For the second week in a row, Jeremy Lin will grace the cover of Sports Illustrated— the first New York athlete to ever achieve that honor.
Joe Namath, Derek Jeter or Eli Manning never did it.
It's hard to believe all of all the phenomenal New York sports stars who join those three champions on that list: Mantle, Reed, Gooden, Rivera, Messier, L.T. and Ewing.
Now comes Lin with two covers during his three week old legacy.
The story of the undrafted benchwarmer, bouncing around the NBA, sleeping on his brother's couch and waiting for his shot has been played out to almost exhaustion.
Now the overachieving and humble Lin has an apartment at the Trump Tower in White Plains and is planning on renting a place in Manhattan's ritzy W Hotel— just for home games.
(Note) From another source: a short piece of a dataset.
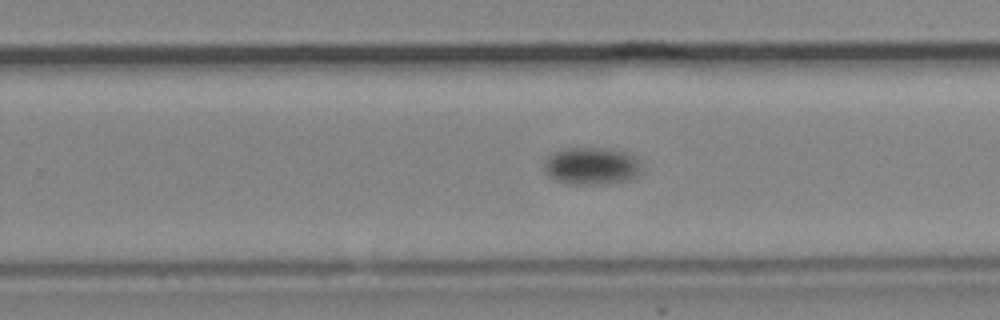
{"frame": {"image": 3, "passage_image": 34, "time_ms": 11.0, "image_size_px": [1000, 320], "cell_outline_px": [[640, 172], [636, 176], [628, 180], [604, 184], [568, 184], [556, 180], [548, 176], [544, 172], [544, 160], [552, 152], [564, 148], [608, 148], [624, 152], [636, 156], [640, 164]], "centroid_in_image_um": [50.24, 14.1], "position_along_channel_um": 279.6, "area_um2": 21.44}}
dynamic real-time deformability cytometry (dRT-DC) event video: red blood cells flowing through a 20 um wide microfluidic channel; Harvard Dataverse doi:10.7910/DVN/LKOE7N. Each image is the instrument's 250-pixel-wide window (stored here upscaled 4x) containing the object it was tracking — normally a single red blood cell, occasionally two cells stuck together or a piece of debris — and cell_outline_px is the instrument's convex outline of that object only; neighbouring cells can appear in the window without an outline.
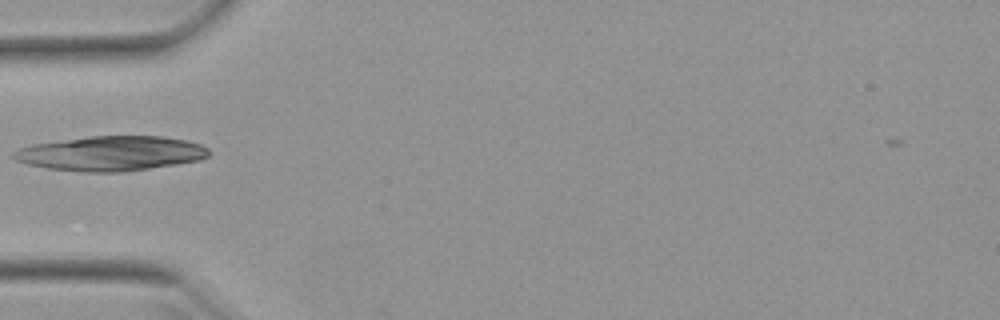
{"species": "Egyptian fruit bat (a non-hibernating species)", "species_latin": "Rousettus aegyptiacus", "temperature_condition": "warm", "stored_images_in_passage": 4, "camera_frame_rate_fps": 3000, "um_per_image_px": 0.085, "animal": {"sex": "female"}, "frame": {"image": 1, "passage_image": 3, "time_ms": 0.667, "image_size_px": [1000, 320], "cell_outline_px": [[208, 156], [200, 160], [176, 164], [124, 172], [84, 172], [48, 168], [28, 164], [16, 160], [12, 156], [12, 152], [20, 148], [32, 144], [88, 136], [160, 136], [188, 140], [200, 144], [208, 148]], "centroid_in_image_um": [9.43, 13.04], "position_along_channel_um": 75.6, "area_um2": 39.48}}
There are even odds on who he will be dating. By the way Kim Kardashian is still the odds-on-favorite at 4-1 with Jennifer Aniston pulling up the rear at 25-1.
The magazine had a cover shot of Lin slicing through the Los Angeles Lakers defense for a basket on their Feb. 20 issue.
Now, Lin is pictured fist-pumping on the Feb. 27 cover.
Linsanity hasn't been limited to the NBA and USA. Lin's appeal has turned the sports world— literally the sports world— on its head.
Sports Illustrated reports that the Harvard-educated point guard is now more popular in China than the legendary seven-footer Yao Ming.
He even made the cover of Time magazine's China edition last week.
Lin is the first athlete to get back-to-back covers since Dirk Nowitzki did it last June. The Dallas Mavericks forward went on to lead his team to the NBA title.
Many people claim there is a jinx associated with the SI cover and have blamed the prime spot on everything from causing injuries to ending win streaks and careers as well.
Only problem is, the Knicks seven game win streak— with Linsanity at a fever pitch— came to a screeching halt against lowly Hornets three days before his first cover.
Michael Jordan appeared on a record 49 covers and that didn't seem to damper his winning ways.
The underdog story is Linfectious so, as long as it continues, don't be too surprised to see the Knicks savior score an SI trifecta.